Tangled Up in Unicode
Tangled Up in Unicode is a Python library, currently at version 0.2.0, that provides access to the Unicode Character Database (UCD). It serves as an alternative to Python's standard `unicodedata` module, offering the latest UCD versions and extended character properties.
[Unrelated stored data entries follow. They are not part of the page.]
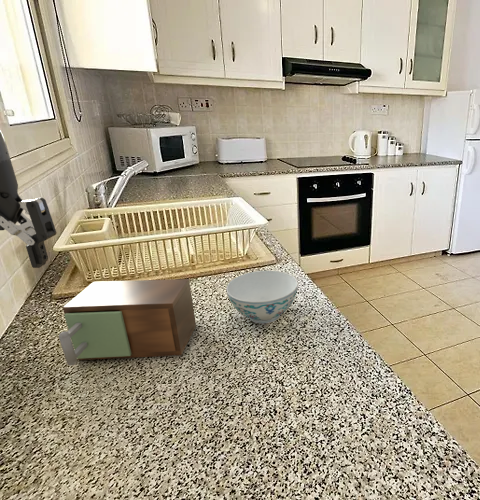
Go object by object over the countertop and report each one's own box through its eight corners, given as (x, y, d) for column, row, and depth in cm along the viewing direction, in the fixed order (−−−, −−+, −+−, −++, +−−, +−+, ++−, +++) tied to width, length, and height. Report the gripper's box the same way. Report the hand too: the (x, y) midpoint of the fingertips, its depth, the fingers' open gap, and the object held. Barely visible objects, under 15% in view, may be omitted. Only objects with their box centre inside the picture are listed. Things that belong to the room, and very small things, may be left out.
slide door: (60, 377, 62) (45, 330, 59) (78, 356, 67) (66, 313, 64) (117, 373, 63) (106, 328, 60) (131, 354, 68) (121, 311, 65)
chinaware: (218, 313, 84) (214, 282, 81) (276, 293, 93) (274, 265, 90) (250, 343, 73) (247, 309, 70) (312, 317, 82) (311, 286, 80)
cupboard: (78, 360, 68) (62, 307, 64) (105, 329, 77) (93, 281, 73) (181, 355, 69) (172, 303, 66) (196, 325, 79) (189, 278, 75)
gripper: (47, 154, 55) (73, 256, 61) (-62, 153, 53) (-24, 258, 59) (11, 162, 48) (44, 276, 54) (-116, 160, 46) (-67, 278, 52)
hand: (8, 266), depth 56 cm, fingers open, 8 cm apart
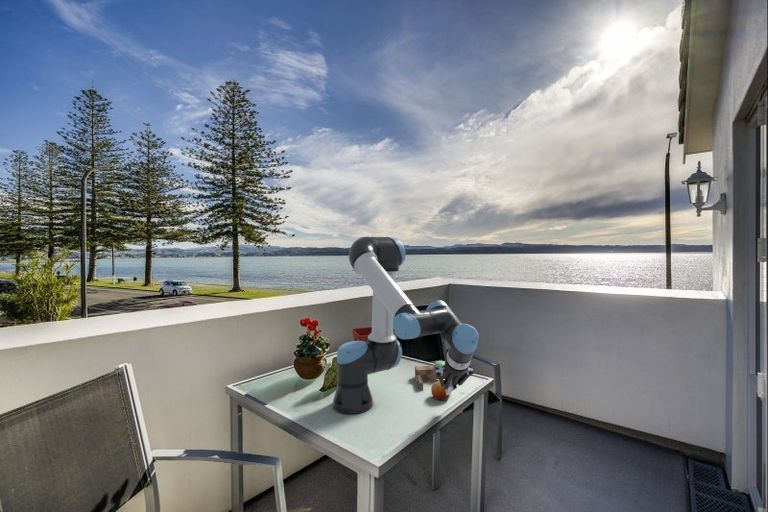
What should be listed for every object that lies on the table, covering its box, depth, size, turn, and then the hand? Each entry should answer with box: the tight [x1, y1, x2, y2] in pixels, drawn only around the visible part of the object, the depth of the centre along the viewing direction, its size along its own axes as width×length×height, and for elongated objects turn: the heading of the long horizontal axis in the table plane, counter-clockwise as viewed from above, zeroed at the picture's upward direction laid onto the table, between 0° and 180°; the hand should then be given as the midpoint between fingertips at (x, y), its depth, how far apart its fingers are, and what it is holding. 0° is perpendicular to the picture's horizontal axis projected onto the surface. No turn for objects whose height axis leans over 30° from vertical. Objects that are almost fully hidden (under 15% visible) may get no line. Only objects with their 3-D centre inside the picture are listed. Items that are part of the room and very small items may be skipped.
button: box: [434, 360, 445, 368], centre depth 153 cm, size 6×6×7 cm
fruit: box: [430, 380, 451, 401], centre depth 132 cm, size 8×8×8 cm
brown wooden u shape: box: [415, 374, 452, 391], centre depth 145 cm, size 15×10×3 cm
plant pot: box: [351, 326, 395, 343], centre depth 179 cm, size 19×19×17 cm
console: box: [414, 365, 446, 381], centre depth 153 cm, size 15×5×5 cm, turn 92°
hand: (447, 391), depth 122 cm, fingers closed
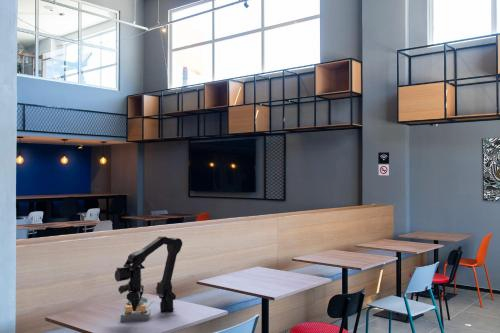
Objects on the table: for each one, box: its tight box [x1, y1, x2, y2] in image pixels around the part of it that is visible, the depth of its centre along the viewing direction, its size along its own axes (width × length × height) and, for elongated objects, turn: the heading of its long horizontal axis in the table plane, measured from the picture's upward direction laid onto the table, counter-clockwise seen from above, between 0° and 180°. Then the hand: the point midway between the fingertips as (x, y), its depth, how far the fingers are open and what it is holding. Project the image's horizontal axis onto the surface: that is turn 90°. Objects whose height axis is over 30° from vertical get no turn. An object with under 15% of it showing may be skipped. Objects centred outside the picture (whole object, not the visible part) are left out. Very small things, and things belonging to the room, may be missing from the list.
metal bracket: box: [125, 296, 154, 310], centre depth 271 cm, size 14×6×15 cm
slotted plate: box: [120, 309, 152, 322], centre depth 246 cm, size 14×8×3 cm, turn 95°
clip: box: [124, 304, 147, 314], centre depth 246 cm, size 10×2×6 cm, turn 95°
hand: (135, 308), depth 246 cm, fingers open, 9 cm apart
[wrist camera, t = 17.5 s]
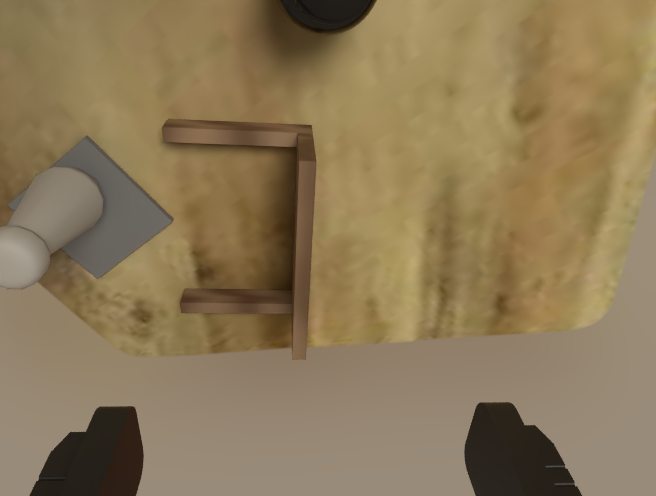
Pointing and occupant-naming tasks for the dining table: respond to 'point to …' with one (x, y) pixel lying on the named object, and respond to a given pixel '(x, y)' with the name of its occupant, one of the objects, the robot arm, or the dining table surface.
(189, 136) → the wooden stand
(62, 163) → the mat
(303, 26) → the supplement bottle
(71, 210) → the salt shaker
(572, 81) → the dining table surface
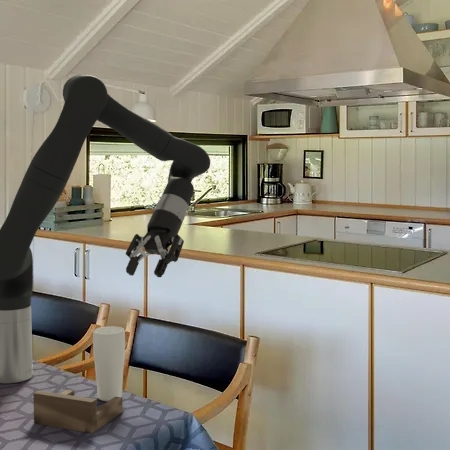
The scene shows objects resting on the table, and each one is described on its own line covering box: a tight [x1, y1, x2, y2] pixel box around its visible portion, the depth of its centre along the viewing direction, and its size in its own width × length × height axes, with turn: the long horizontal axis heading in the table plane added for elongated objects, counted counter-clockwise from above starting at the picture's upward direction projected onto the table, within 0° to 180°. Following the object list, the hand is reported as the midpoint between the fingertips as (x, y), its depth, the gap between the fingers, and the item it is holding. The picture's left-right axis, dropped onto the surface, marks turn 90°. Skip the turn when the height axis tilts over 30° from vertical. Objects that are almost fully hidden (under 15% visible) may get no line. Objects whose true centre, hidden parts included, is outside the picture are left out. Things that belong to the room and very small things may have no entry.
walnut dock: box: [32, 389, 123, 434], centre depth 121 cm, size 11×13×6 cm
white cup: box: [92, 325, 126, 402], centre depth 132 cm, size 7×7×15 cm
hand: (143, 274), depth 140 cm, fingers open, 8 cm apart
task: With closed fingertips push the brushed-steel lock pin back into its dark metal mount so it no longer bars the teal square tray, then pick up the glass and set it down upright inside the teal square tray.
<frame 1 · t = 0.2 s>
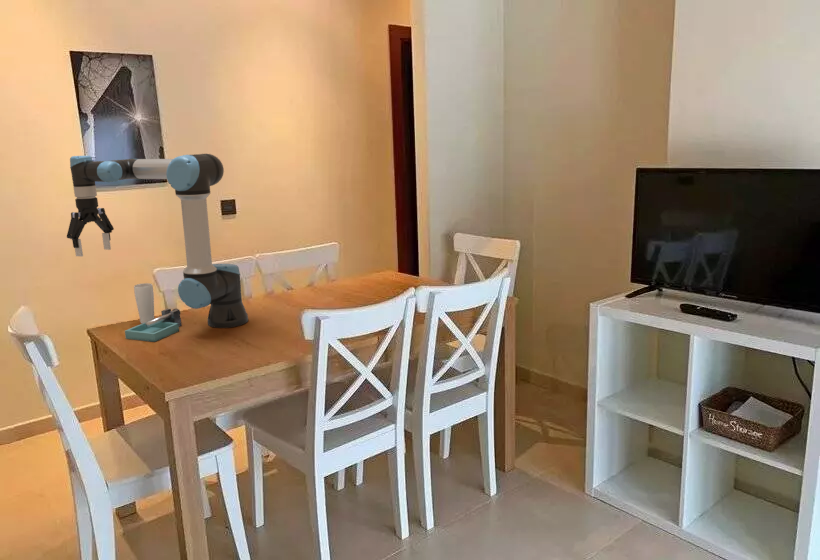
hand: (93, 252, 246), 28 cm above the table, fingers open, 13 cm apart
lock pin: (162, 318, 240), point 5 cm above the table, slide at 0.0 cm
teal square tray: (152, 334, 235), on the table
pin mount: (172, 326, 245), on the table
drinking glass: (147, 322, 251), on the table
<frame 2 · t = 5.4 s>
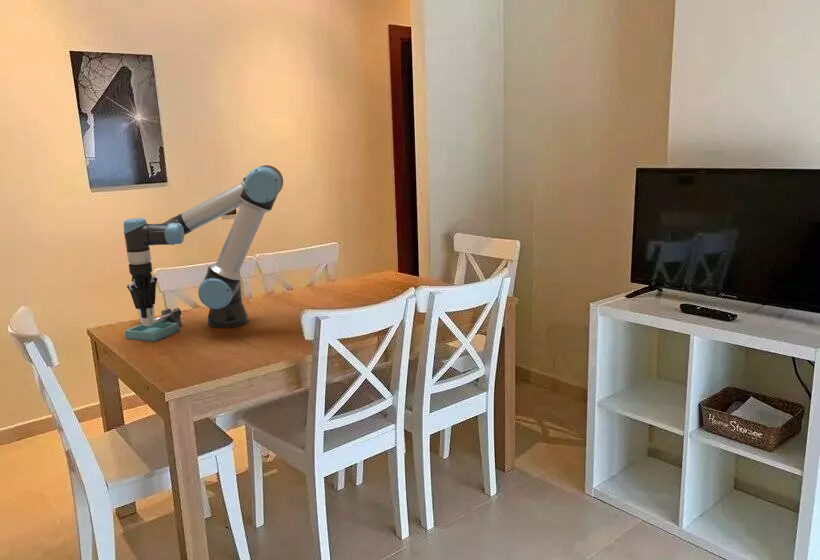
hand: (148, 325, 232), 4 cm above the table, fingers closed
lock pin: (163, 317, 240), point 5 cm above the table, slide at 0.6 cm, touching gripper
everything else where it was.
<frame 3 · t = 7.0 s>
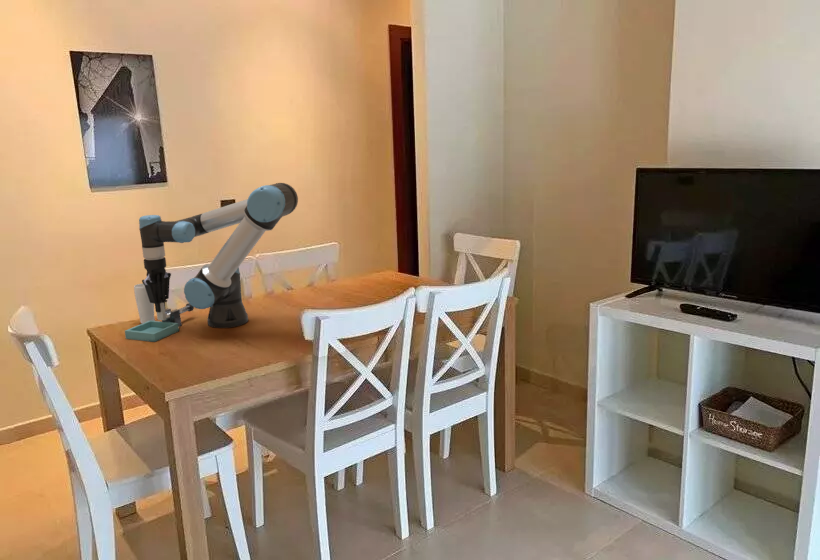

Releases are typically aligned with new Unicode Standard versions.
Warnings
- gotcha Installing `tangled-up-in-unicode` can result in a very large `site-packages` directory (up to 1.8GB or more in a `venv`) due to the size of generated `.pyc` files from large internal data dictionaries.
- gotcha Prior to version 0.0.7, querying for a script that was not in the lookup table would raise an `IndexError`. From version 0.0.7 onwards, this behavior changed to return the string 'Unknown' instead.
Install
-
pip install tangled-up-in-unicode
Imports
- tangled_up_in_unicode
import tangled_up_in_unicode as unicodedata
Quickstart
import tangled_up_in_unicode as unicodedata
char = '$'
print(f"--- Properties for '{char}' ---")
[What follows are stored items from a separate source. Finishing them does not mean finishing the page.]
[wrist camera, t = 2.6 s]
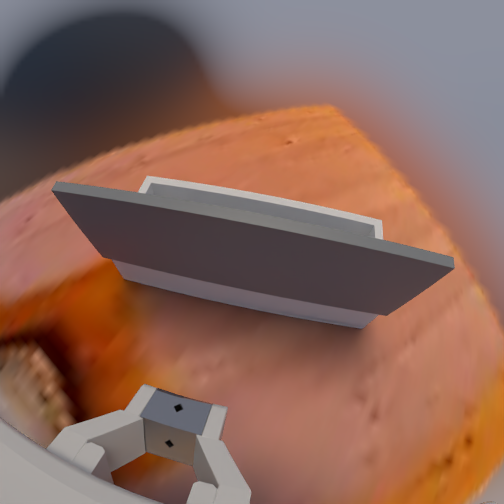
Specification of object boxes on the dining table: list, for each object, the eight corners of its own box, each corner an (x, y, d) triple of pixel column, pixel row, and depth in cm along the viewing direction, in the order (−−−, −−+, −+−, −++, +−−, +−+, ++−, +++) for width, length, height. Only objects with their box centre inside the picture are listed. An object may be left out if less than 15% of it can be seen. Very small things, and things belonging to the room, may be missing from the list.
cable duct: (124, 278, 34) (107, 252, 28) (155, 207, 39) (147, 175, 34) (362, 328, 32) (385, 309, 27) (364, 248, 38) (381, 220, 33)
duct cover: (105, 250, 28) (102, 257, 28) (56, 181, 18) (51, 190, 18) (386, 307, 27) (386, 315, 26) (453, 257, 17) (454, 268, 16)
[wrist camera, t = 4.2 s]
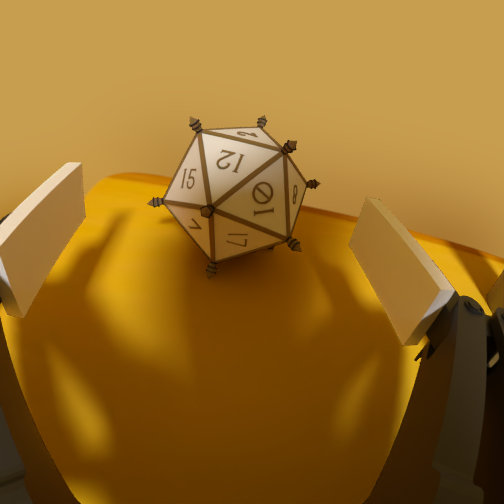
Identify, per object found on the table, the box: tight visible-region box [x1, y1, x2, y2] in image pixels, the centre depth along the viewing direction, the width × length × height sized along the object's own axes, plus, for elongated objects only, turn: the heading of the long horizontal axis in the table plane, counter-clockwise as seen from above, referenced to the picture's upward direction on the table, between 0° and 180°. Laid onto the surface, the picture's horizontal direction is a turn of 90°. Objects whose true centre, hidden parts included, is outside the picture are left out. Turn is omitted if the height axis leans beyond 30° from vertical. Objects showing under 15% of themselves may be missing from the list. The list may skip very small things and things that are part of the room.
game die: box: [147, 115, 320, 278], centre depth 17 cm, size 9×8×10 cm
print(f"Name: {unicodedata.name(char)}")
print(f"Category (Short): {unicodedata.category(char)}")
print(f"Bidirectional (Short): {unicodedata.bidirectional(char)}")
# This library provides more properties and aliases than standard unicodedata
print(f"Script (Long): {unicodedata.script(char, long=True)}")
print(f"Block (Long): {unicodedata.block(char, long=True)}")
print(f"UCD Version: {unicodedata.unidata_version}")